Friday 25 August 2017

Stratton St Michael, Norfolk

St Michael, open, has a sign on its noticeboard which says "at this location there are Commonwealth War Graves www.cwgc.org" which I've not seen before. Not, I believe, unreasonably, I expected to find a reasonable cache of CWGC headstones here, only to find precisely none. I double checked online when I got home and the CWGC website reported no official headstones in the churchyard - most peculiar perhaps the sign has been borrowed from somewhere else.

Other than that this is a pleasant site with a great tower with an unusual spirelet unlike any I've seen and a good font green with damp.
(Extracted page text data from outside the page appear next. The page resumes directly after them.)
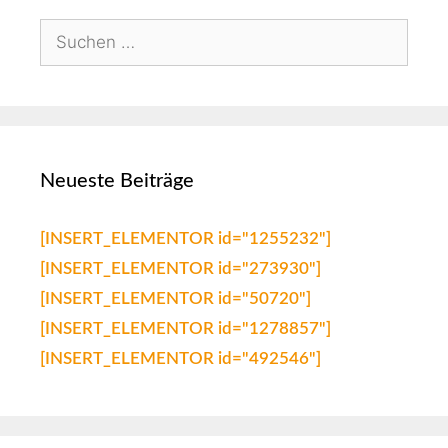
Neueste Beiträge
[INSERT_ELEMENTOR id="1255232"]
[INSERT_ELEMENTOR id="273930"]
[INSERT_ELEMENTOR id="50720"]
[INSERT_ELEMENTOR id="1278857"]
[INSERT_ELEMENTOR id="492546"]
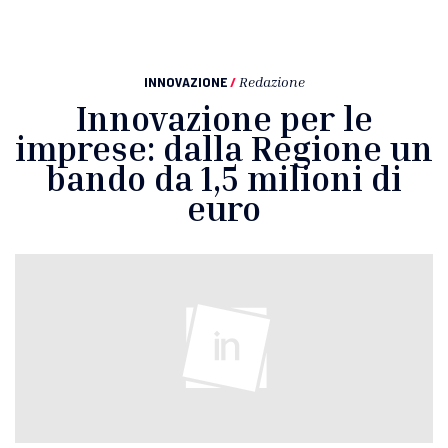
INNOVAZIONE
/
Redazione
Innovazione per le
imprese: dalla Regione un
bando da 1,5 milioni di
euro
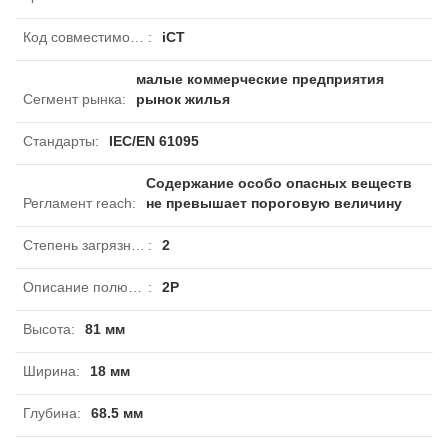
Код совместимости
:
iCT
малые коммерческие предприятия
Сегмент рынка
:
рынок жилья
Стандарты
:
IEC/EN 61095
Содержание особо опасных веществ
Регламент reach
:
не превышает пороговую величину
Степень загрязнения
:
2
Описание полюсов
:
2P
Высота
:
81 мм
Ширина
:
18 мм
Глубина
:
68.5 мм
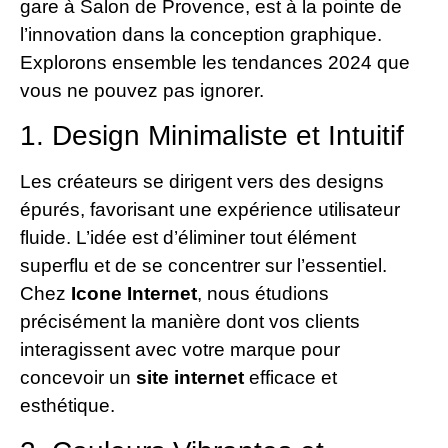
gare à Salon de Provence, est à la pointe de
l’innovation dans la conception graphique.
Explorons ensemble les tendances 2024 que
vous ne pouvez pas ignorer.
1. Design Minimaliste et Intuitif
Les créateurs se dirigent vers des designs
épurés, favorisant une expérience utilisateur
fluide. L’idée est d’éliminer tout élément
superflu et de se concentrer sur l’essentiel.
Chez
Icone Internet
, nous étudions
précisément la manière dont vos clients
interagissent avec votre marque pour
concevoir un
site internet
efficace et
esthétique.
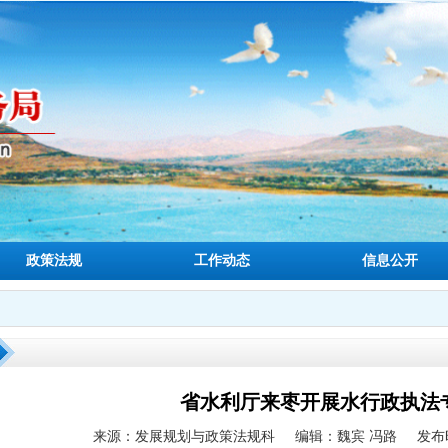
政策法规
工作动态
信息公开
省水利厅来枣开展水行政执法
来源：发展规划与政策法规科
编辑：魏宾 冯路
发布时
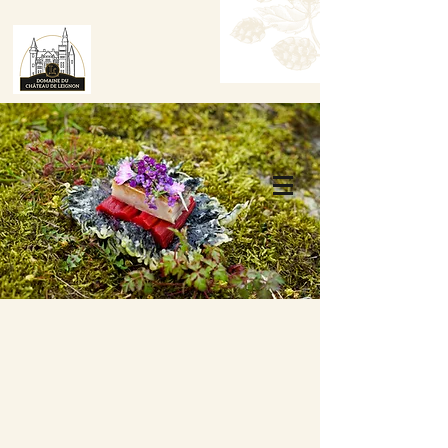
Tafel Reserveren
Boek een kamer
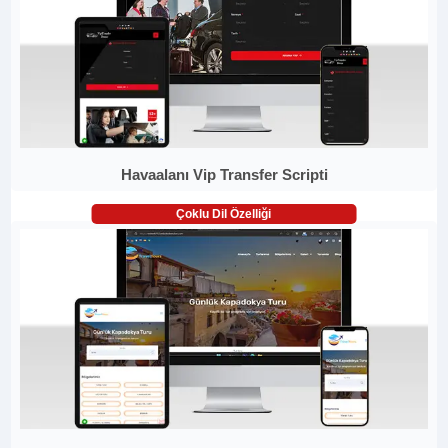
Havaalanı Vip Transfer Scripti
Çoklu Dil Özelliği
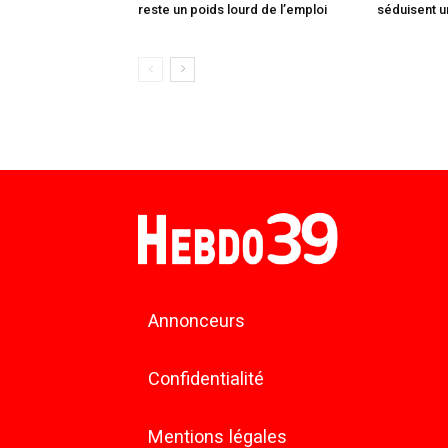
reste un poids lourd de l’emploi
séduisent u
ST MICHAEL. Short unbuttressed W tower with recessed wooden turret carrying a spirelet. Chancel early C14 with reticulation in the E window, but also Y-tracery and a piscina still without ogee. Perp nave. - FONT. With four lions and four demi-figures of angels. - SCREEN. Only the plain dado. - BENCHES. Some ends with poppy-heads, two with figures in relief below the poppy-heads. Some of the benches have castellated tops like little turret platforms instead of poppyheads. - COMMUNION RAIL. Later C17, with dumb-bell balusters. It was apparently originally three-sided. - STAINED GLASS. Fragments in nave window heads. - PLATE. Chalice and Paten, Norwich, 1567.

Font (1)

John Cowall 1509 (3)

Angel & child

STRATTON ST MICHAEL. Down a lane with two small cottages and a farm for company stands the medieval church, with tall sweet limes among its encircling trees. Its sloping walls, its pantiled roofs, its low tower, with the spire like a cap within the parapet, intrigue the visitor, and an ancient door with its original strap-hinges leads us into a nave and chancel which have no separating arch, though with different roofs. The nave roof is black and white with flower bosses; the chancel roof is green with old wallplates at its sides. On the old font bowl are lions and angels, but the lions on its base have lost their heads; the piscina is still elaborate with its carving and its pillars. The altar rails and the fronts of the choir seats are Jacobean and on two old poppyhead bench-ends is a bishop with his crozier and St Catherine with her wheel. Only a few fragments of glass recall the glory of these windows in bygone days.